Giorgio Barberio Corsetti, aventurier confirmé de la scène des grands théâtres et de l’Opéra, signe la mise en scène de Gertrude (le cri) ; le spectacle fait éclore le texte de Barker sous son plus bel aspect, rencontre artistique d’exception entre un auteur et le metteur en scène. Dans un ensemble traversé par des formes épurées, où rien ne paraît truqué, le résultat est époustouflant.

« Gertrude (le cri) » de Howard Barker

L’intrigue de Gertrude (le cri) tourne autour de l’histoire d’Hamlet, désaxée et montrée sous le prisme de la relation d’amour passionnel entre la reine et Claudius. Cet amour-passion est subtilement travaillé jusqu’aux confins de l’extase, frôlant à la fois l’obsession érotique et l’obscénité. Loin de la dimension épique de Shakespeare, Barker concentre l’action en cercle presque familiale, la tragédie fait surface sous une langue profonde et fluide, retentissant un cynisme aigu mais nullement vulgaire. Les personnages se dessinent des traits clairs et charnels. Tous les caractères ont trouvé leur ancrage de singularité, merveilleusement incarnés par les comédiens. Gertrude, dont le rôle est joué par Anne Alvaro, exhibe de façon sensationnelle ses jambes et ses souliers jusqu’à rencontrer le fétichisme des Surréalistes. Et le simple costume-cravate se transforme, sur scène, en peinture vivante de Magritte.

Illusion théâtrale
La scénographie est grandiose et gracieuse. Limpide et cinétique, elle suit le mouvement du texte ; en un clin d’œil, elle renverse le rapport intérieur/extérieur, elle fait disparaître et, de nouveau, apparaître des éléments du décor. Elle crée à la fois une image et son reflet. La théâtralité n’est pas mise en distance : un dispositif spectaculaire dévoile, en guise de conclusion de la pièce, le jeu de l’illusion théâtrale. Le décor se relève dédoublé, photographié dans une perspective de sa réalité virtuelle. L’action s’y reflète dans une double optique et interprétation.
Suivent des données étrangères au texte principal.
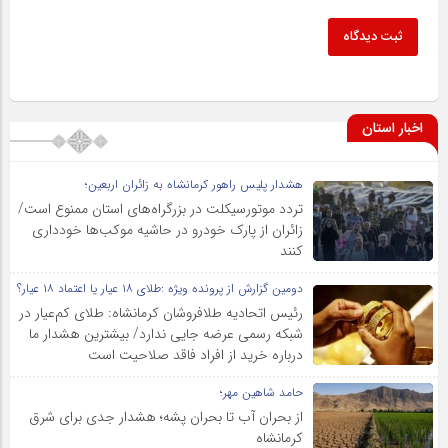
ثبت دیدگاه
اخبار استان
هشدار پلیس راهور کرمانشاه به زائران اربعین؛
تردد موتورسیکلت در بزرگراه‌های استان ممنوع است/
زائران از پارک خودرو در حاشیه موکب‌ها خودداری
کنند
دومین گزارش از پرونده ویژه :طلای ۱۸ عیار یا اعتماد ۱۸ عیار؟
رئیس اتحادیه طلافروشان کرمانشاه: طلای کم‌عیار در
شبکه رسمی عرضه جایی ندارد/ بیشترین هشدار ما
درباره خرید از افراد فاقد صلاحیت است
حامد شاهین مهر؛
از بحران آب تا بحران پشه؛ هشدار جدی برای شرق
کرمانشاه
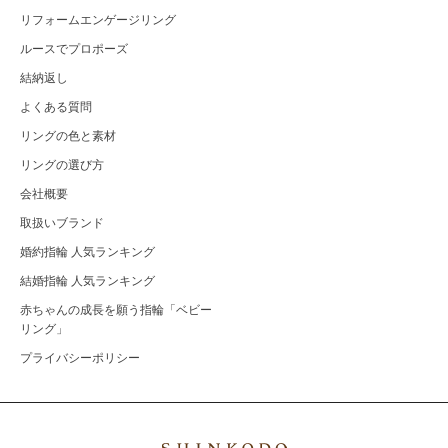
リフォームエンゲージリング
ルースでプロポーズ
結納返し
よくある質問
リングの色と素材
リングの選び方
会社概要
取扱いブランド
婚約指輪 人気ランキング
結婚指輪 人気ランキング
赤ちゃんの成長を願う指輪「ベビー
リング」
プライバシーポリシー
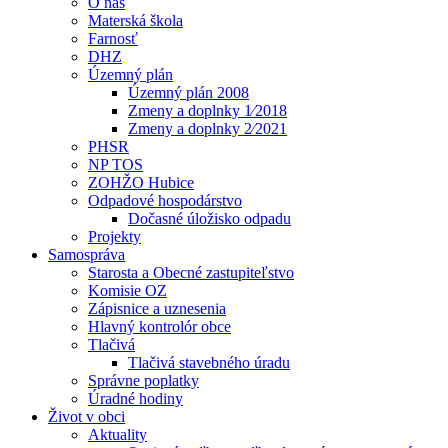
O nás
Materská škola
Farnosť
DHZ
Územný plán
Územný plán 2008
Zmeny a doplnky 1⁄2018
Zmeny a doplnky 2⁄2021
PHSR
NP TOS
ZOHŽO Hubice
Odpadové hospodárstvo
Dočasné úložisko odpadu
Projekty
Samospráva
Starosta a Obecné zastupiteľstvo
Komisie OZ
Zápisnice a uznesenia
Hlavný kontrolór obce
Tlačivá
Tlačivá stavebného úradu
Správne poplatky
Úradné hodiny
Život v obci
Aktuality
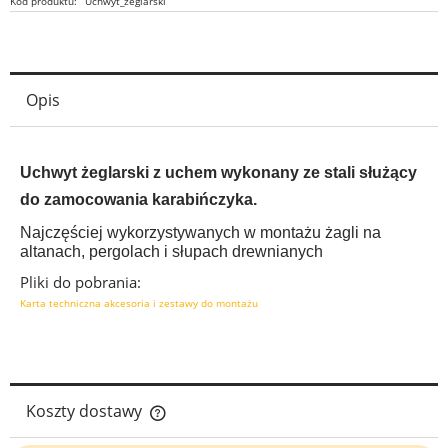
Kod produktu:
Uchwyt_żeglarski
Opis
Uchwyt żeglarski z uchem wykonany ze stali służący
do zamocowania karabińczyka.
Najczęściej wykorzystywanych w montażu żagli na
altanach, pergolach i słupach drewnianych
Pliki do pobrania:
Karta techniczna akcesoria i zestawy do montażu
Koszty dostawy
Cena nie zawiera ewentualnych kosztów płatności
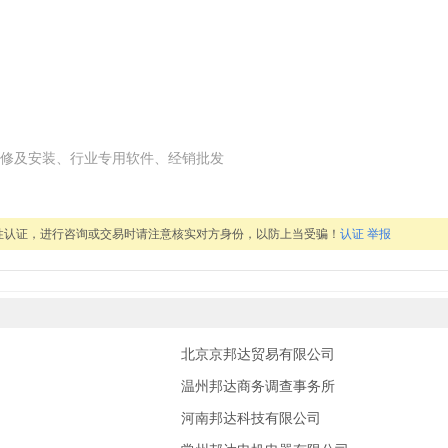
修及安装、行业专用软件、经销批发
性认证，进行咨询或交易时请注意核实对方身份，以防上当受骗！
认证
举报
北京京邦达贸易有限公司
温州邦达商务调查事务所
河南邦达科技有限公司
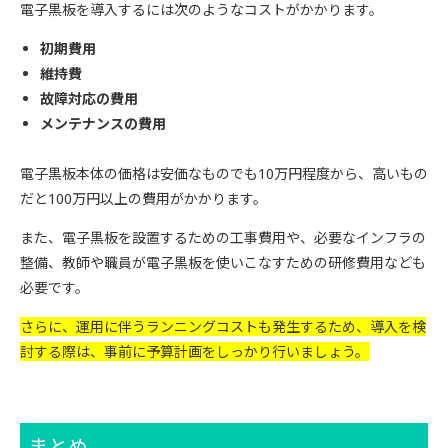
電子黒板を導入するには次のようなコストがかかります。
初期費用
維持費
故障対応の費用
メンテナンスの費用
電子黒板本体の価格は安価なものでも10万円程度から、高いもの
だと100万円以上の費用がかかります。
また、電子黒板を設置するための工事費用や、必要なインフラの
整備、教師や職員が電子黒板を使いこなすための研修費用なども
必要です。
さらに、運用に伴うランニングコストも発生するため、導入を検
討する際は、事前に予算計画をしっかり行いましょう。
まとめ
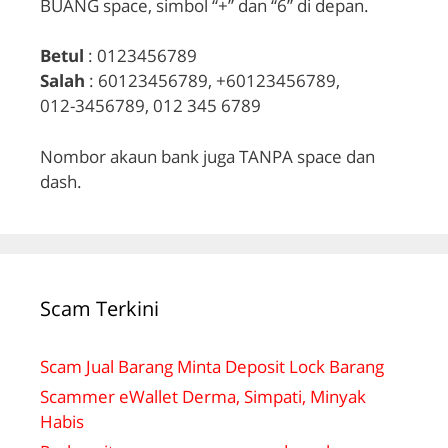
BUANG space, simbol “+” dan “6” di depan.
Betul
: 0123456789
Salah
: 60123456789, +60123456789,
012-3456789, 012 345 6789
Nombor akaun bank juga TANPA space dan
dash.
Scam Terkini
Scam Jual Barang Minta Deposit Lock Barang
Scammer eWallet Derma, Simpati, Minyak
Habis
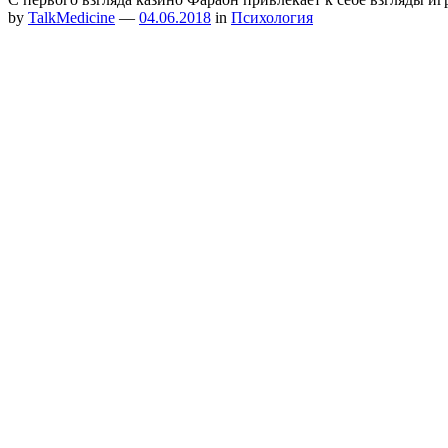
by
TalkMedicine
—
04.06.2018
in
Психология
La musique est vibrante, nécessaire et à sa juste place. Jouée par Baptiste Vay, elle tient toute la pièce en équilibre. Les lumières éclairent ingénieusement le plateau, évitant la surexposition de la scène. D’emblée, elles créent une vraie atmosphère intimiste et onirique qui cadre l’action et la scénographie sans la déborder.
Le spectacle de Barberio Corsetti témoigne d’un travail méticuleux, d’orfèvrerie, au service du grand texte d’Howard Barker, et sans pour autant manquer de surprises scéniques ni de contemporanéité.

Despoina Nikiforaki

Le spectacle est joué à l’Odéon – Théâtre de l’Europe, Paris (6e), jusqu’au 8 février.